_Selected extract_:
────

Saturday, April 22, 2017

[SOFIA] A Tale of Two Churches: The Small One


Once again, I was that Asian holding the immigration line. The officer asked what my purpose in Sofia was. I said tourism, then showed her my Sofia-Berlin boarding pass for Sunday. She wanted to see the ticket. I gave her a confused look asking why the ticket when I’m already showing you the boarding pass? It took her around half a minute to realize it, and then she let off an audible laugh. I also chuckled because I didn’t want to be an unforgiving jerk. We then added each other on Facebook, got married, and had four kids.


After getting married and having four kids, I went out of the airport terminal to find the metro station, which was conveniently located on the far left side of the exit. The ticket machine accepts payWave! But I already changed some Euros to Levas at the airport so I opted for coins. Standard one-way fares here in Sofia are pegged at BGN1.60 (~PHP45). Coming from Germany, I found everything cheap. EUR1 gives you BGN2, and the prices here and there are almost the same in nominal value, meaning half the price.

────

_Data supplied_:
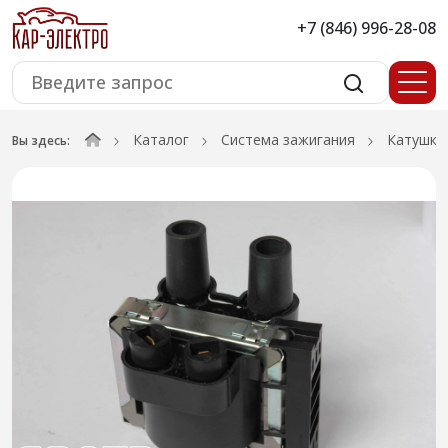
+7 (846) 996-28-08
Каталог
Система зажигания
Катушки
Вы здесь: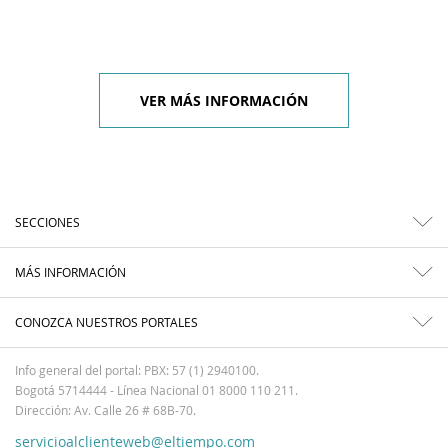
VER MÁS INFORMACIÓN
SECCIONES
MÁS INFORMACIÓN
CONOZCA NUESTROS PORTALES
Info general del portal: PBX: 57 (1) 2940100.
Bogotá 5714444 - Línea Nacional 01 8000 110 211.
Dirección: Av. Calle 26 # 68B-70.
servicioalclienteweb@eltiempo.com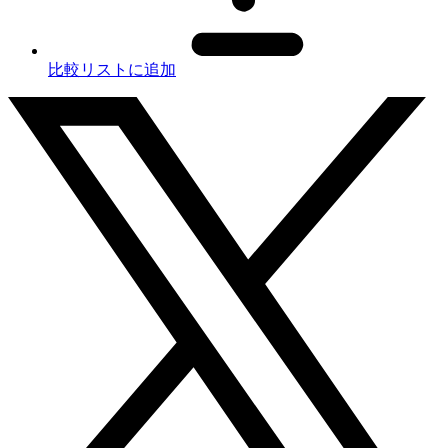
比較リストに追加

────

_Exercise goal_: Reproduce the passage of the Sofia travel post that begins at the words "Once again, I" and stops after "had four kids.". None of the material is needed here.

_Task answer_:
Once again, I was that Asian holding the immigration line. The officer asked what my purpose in Sofia was. I said tourism, then showed her my Sofia-Berlin boarding pass for Sunday. She wanted to see the ticket. I gave her a confused look asking why the ticket when I’m already showing you the boarding pass? It took her around half a minute to realize it, and then she let off an audible laugh. I also chuckled because I didn’t want to be an unforgiving jerk. We then added each other on Facebook, got married, and had four kids.